Monday, August 20, 2012
A Rainy Day, A Jersey, And Maybe A Quilt
This past weekend, it was a bit gloomy outside. I like that feeling of having to turn on the lights in the middle of the day; it’s something different, unique and it gives me the wont to do something different. Jax likes days like this too. Sometimes we take all of the sheets and the blankets and drape them over strategically places chairs, making a long fort. Sometimes we get out the View Master projector and shine the pictures on the wall. Not just any wall, it has to be something “different”, like a hallway or inside the large walk-in closet. It is more fun that way.
These days, Jax has outgrown blanket forts and View Master. So mom needs to think of some other excitement for the unusually dark day. After a board game, I decided that he wasn’t too old for cleaning out a closet. After all, it is fall and it is time to be rid of the summer clothes which he will not fit into next year. He agreed to help me by trying on clothes, something kids usually dread.
Jax obviously doesn’t grow as quickly as other children, so he has amassed quite a collection of clothes. This year, as I went through his wardrobe, I realized there were a lot of clothes he had outgrown. After he had tried on a few garments, I realized almost all of his clothes were the same size or smaller! How could I not have noticed such a growth spurt over the past year?

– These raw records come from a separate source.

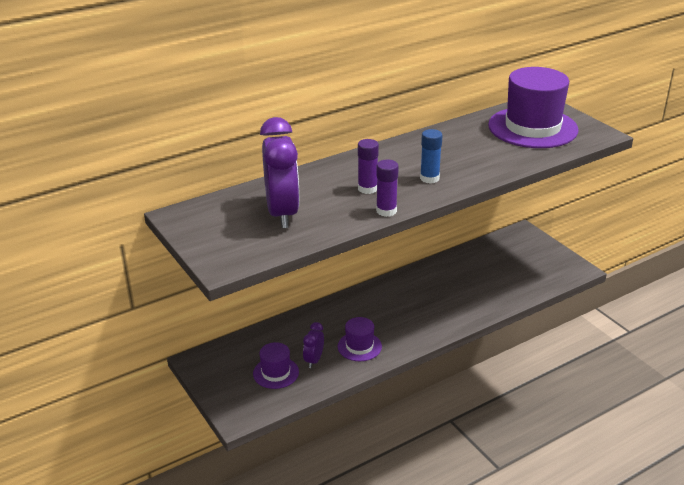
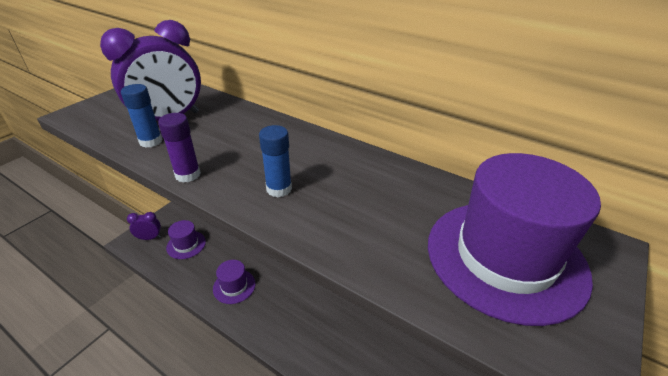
camera: 65 degrees right, 5 degrees up
purple clock [303,322,324,368] -> purple clock moved to [127,212,161,240]
purple glue stick [358,139,379,194] -> none
none -> blue glue stick [121,84,163,148]

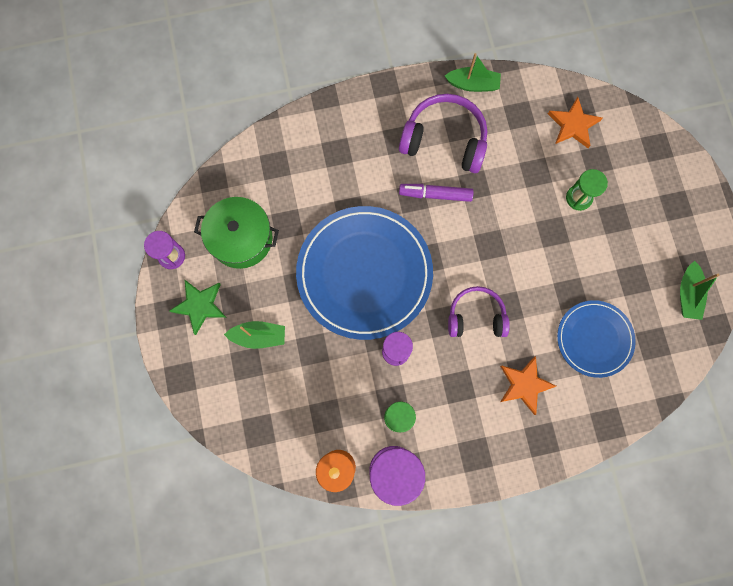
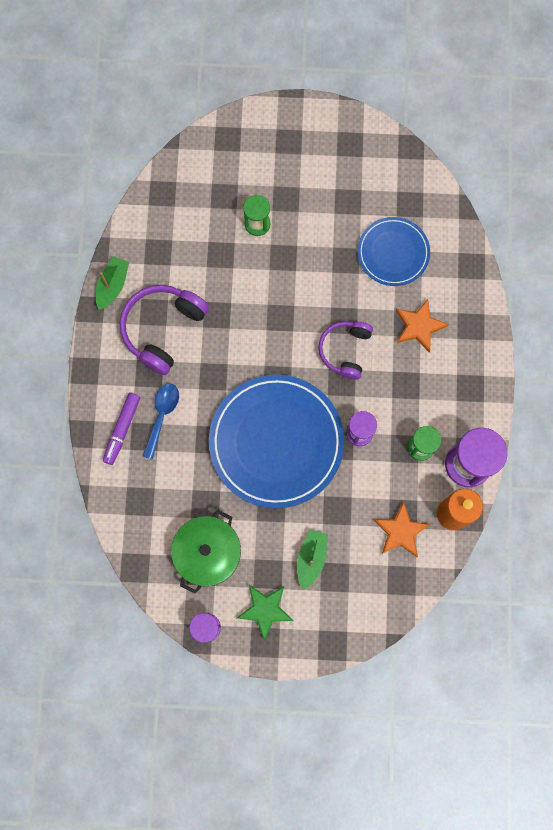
camera: 75 degrees left, 0 degrees up
purple marker [399,184,473,202] -> purple marker moved to [103,393,140,465]
orange star [548,97,603,148] -> orange star moved to [374,501,431,557]
green boat [680,261,719,320] -> none
none -> blue spoon [142,383,179,460]

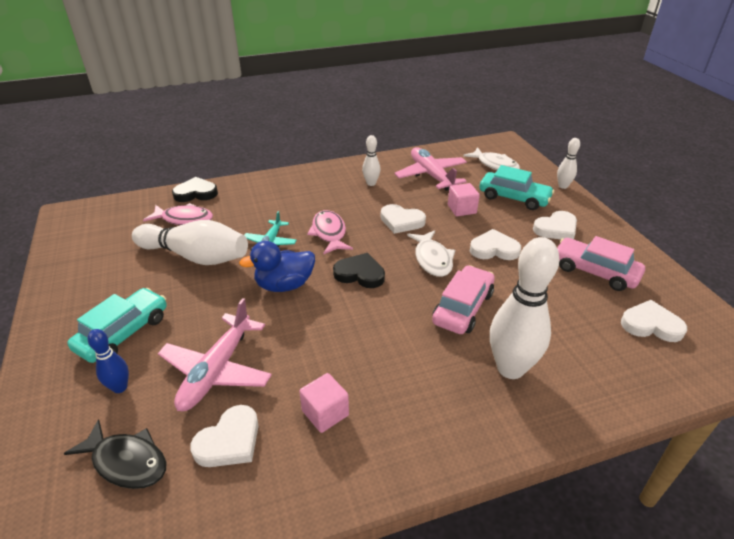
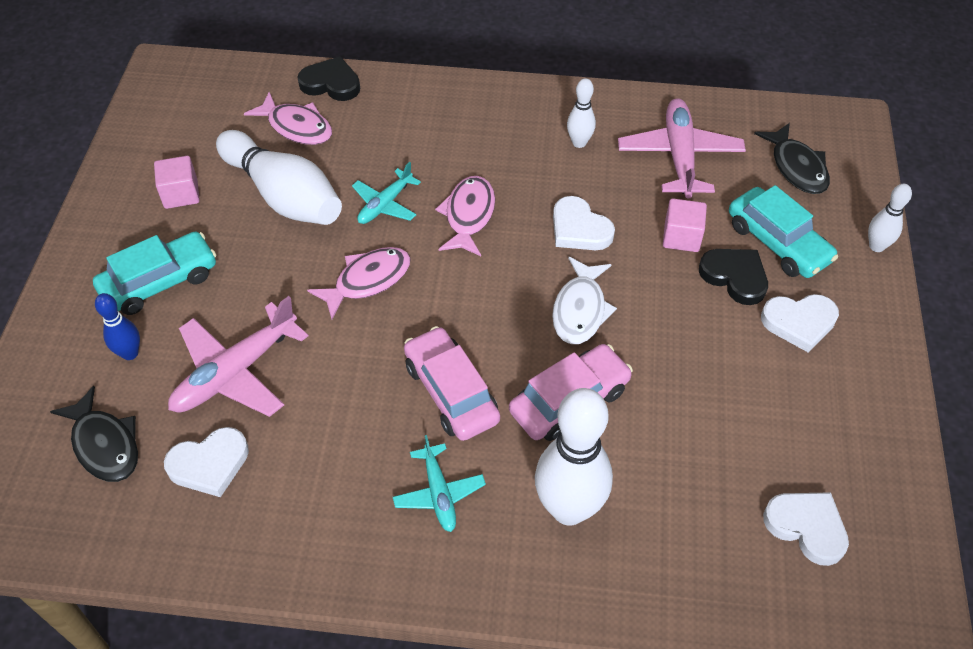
camera: 25 degrees right, 15 degrees up
blue duck [239,241,315,292] -> pink fish [307,247,411,320]
pink cube [299,373,349,433] -> pink cube moved to [154,156,200,209]
black heart [333,253,385,288] -> black heart moved to [699,249,768,305]
white fish [463,147,520,170] -> black fish [754,123,830,194]
white heart [470,229,521,260] -> none
pink car [557,236,645,291] -> pink car moved to [404,326,500,441]
none -> turquoise plane [393,435,486,532]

Many moms out there are probably thinking to themselves, “Duh, boys grow; every season I have to buy my kid new clothes.” Well, I do too, just not for the same reason. I like shopping for him. This weekend, I found his closet almost bare! Aside from uniforms, I had not bought clothes for this fall or winter. This is only the second major growth spurt he has had in his life. Even though I have many of his clothes tailored, he is usually just growing into them bit by bit. I have to say it out loud, “This was a shocker.”
What the average mom can relate with is the feeling of holding a shirt or baseball cap in their hand and remembering the time when their child was younger. It also serves as a reminder that their child is growing up. I am positive that I am not the only mom who saves a shirt or two. So I decided to make three piles: one for tailored clothes that other LP’s can wear, one for clothes never tailored and will go to charity and one for the clothes I will someday make a quilt out of. (Considering I don’t do his tailoring, it is unlikely I will ever learn to sew well enough to make a quilt.)
The pile of clothes for quilting was growing and growing as I folded each one and remembered different times in his life. Once I’d finished, I realized I had better thin that pile down. I know I cannot hang on to everything; but still, it is so hard to let go. Knowing that someone else could use them made it easier and by the end of the afternoon, I had made that stack the smallest of the three.
I was packing the last of the charity clothes into a box when I glanced over to a picture on his wall. It was Jax and his uncle. He was wearing a Chicago Bears jersey his uncle had bought for him that day. On his head was the oversized helmet he’d gotten as well. He only came up to his uncle’s knee in the photo and the shirt practically dragged on the ground. I chuckled out loud at the site of that silly helmet covering most of his head. I looked around toward the opposite end of the room and saw the helmet there in his toy basket. Very few moms can say their child has had a shirt that long…and worn it that entire time! At first, as pajamas, then as a shirt, now in a box headed to charity. Suddenly, I found myself digging through the packed clothes like a kid digging through a cereal box looking for the prize. (Not that they do that anymore.) Finally at the bottom of the heap, I found it. It still looked so fresh after all of this time. Jax looked up from what he was doing.
“Mom, you can’t keep all of them.” He said.
I grimaced a little; which soon smoothed out into a slight pout. Finally, I put the shirt back into the box.
“I-we-um you still have the helmet…” I said with a deep breath. “Well, that’s the last of it, time for dinner.”
I picked up the box and stacked it on top of the others. I then picked up the bin of the memory clothes.
“Alrighty then, go wash up!” I said and watched him race out of the room. I followed, but not without stopping to grab that shirt back out of the charity box and stuffing it into the bin.
Someday I’ll learn how to quilt, I’m sure of it.